GM, the largest U.S. automaker, generated 283 grams per mile on average in its cars, missing its standard of 272 grams per mile. It received 11 grams per mile of flex-fuel credits and 7.9 grams per mile of air-conditioning credits, leading to a final average 8 grams per mile below the government target.
Overall, the report shows that model-year 2012 vehicles sold in the U.S. generated 296 grams per mile in carbon emissions, versus a standard of 295 grams per mile.
Vehicles sold in the U.S. are on average the most fuel efficient they’ve ever been, averaging 23.6 miles per gallon in 2012, an assessment by the EPA in December showed.
That reflected a 1.2 mile-per-gallon increase in the first year of a U.S. fuel-economy regulation that applies through 2016. Automakers will have to meet a second, tougher set of standards requiring improvements through 2025.
Automakers have questioned whether they can achieve the required fleet-wide averages of 54.5 mpg by 2025. The industry backed the standard, negotiated with President Barack Obama’s administration, after it won a pledge to review progress in 2018 and possibly adjust the mandate.
Automakers are using technologies to improve gasoline-powered engines, such as direct-injected and turbocharged engines, and more efficient transmissions to improve fuel economy and reduce carbon emissions.

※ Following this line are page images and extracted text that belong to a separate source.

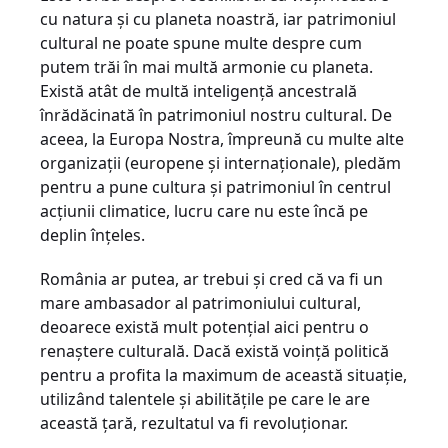
cu natura și cu planeta noastră, iar patrimoniul
cultural ne poate spune multe despre cum
putem trăi în mai multă armonie cu planeta.
Există atât de multă inteligență ancestrală
înrădăcinată în patrimoniul nostru cultural. De
aceea, la Europa Nostra, împreună cu multe alte
organizații (europene și internaționale), pledăm
pentru a pune cultura și patrimoniul în centrul
acțiunii climatice, lucru care nu este încă pe
deplin înțeles.
România ar putea, ar trebui și cred că va fi un
mare ambasador al patrimoniului cultural,
deoarece există mult potențial aici pentru o
renaștere culturală. Dacă există voință politică
pentru a profita la maximum de această situație,
utilizând talentele și abilitățile pe care le are
această țară, rezultatul va fi revoluționar.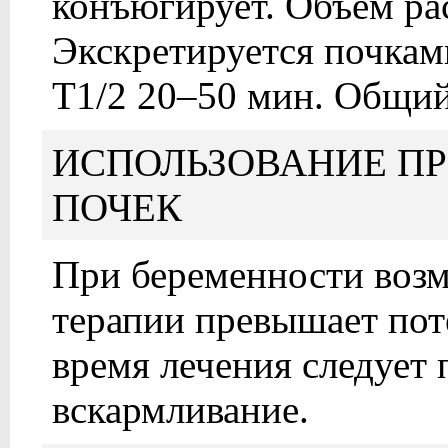
конъюгирует. Объем ра
Экскретируется почкам
T1/2 20–50 мин. Общи
ИСПОЛЬЗОВАНИЕ П
ПОЧЕК
При беременности воз
терапии превышает пот
время лечения следует 
вскармливание.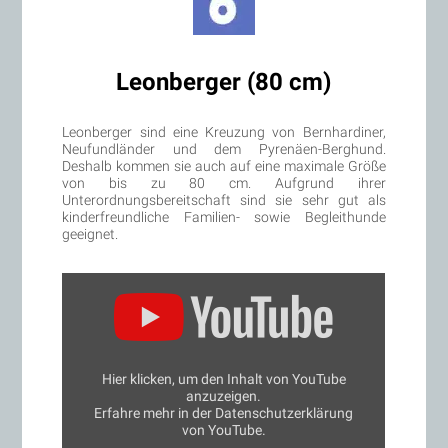
Leonberger (80 cm)
Leonberger sind eine Kreuzung von Bernhardiner,
Neufundländer und dem Pyrenäen-Berghund.
Deshalb kommen sie auch auf eine maximale Größe
von bis zu 80 cm. Aufgrund ihrer
Unterordnungsbereitschaft sind sie sehr gut als
kinderfreundliche Familien- sowie Begleithunde
geeignet.
„Deutsche
Welle:
Bericht
über
Leonberger“
von
YouTube
Hier klicken, um den Inhalt von YouTube
anzeigen
anzuzeigen.
Erfahre mehr in der
Datenschutzerklärung
von YouTube
.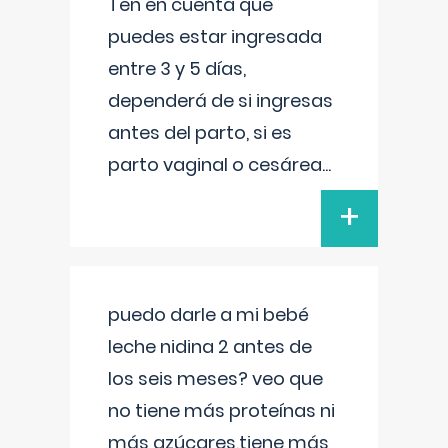
Ten en cuenta que
puedes estar ingresada
entre 3 y 5 días,
dependerá de si ingresas
antes del parto, si es
parto vaginal o cesárea
...
+
puedo darle a mi bebé
leche nidina 2 antes de
los seis meses? veo que
no tiene más proteínas ni
más azúcares,tiene más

The auto industry is committed to improving greenhouse-gas emissions and is bringing more efficient models to the market than ever before, said Wade Newton, spokesman for the Alliance of Automobile Manufacturers. EPA regulations measure fleet averages based on what consumers actually buy, not what automakers produce, he said.
“Automakers have invested billions of dollars in researching and developing new technologies, and we’re eager for consumers to embrace our new innovations,” Newton said. “These technologies will compete with other features that consumers value.”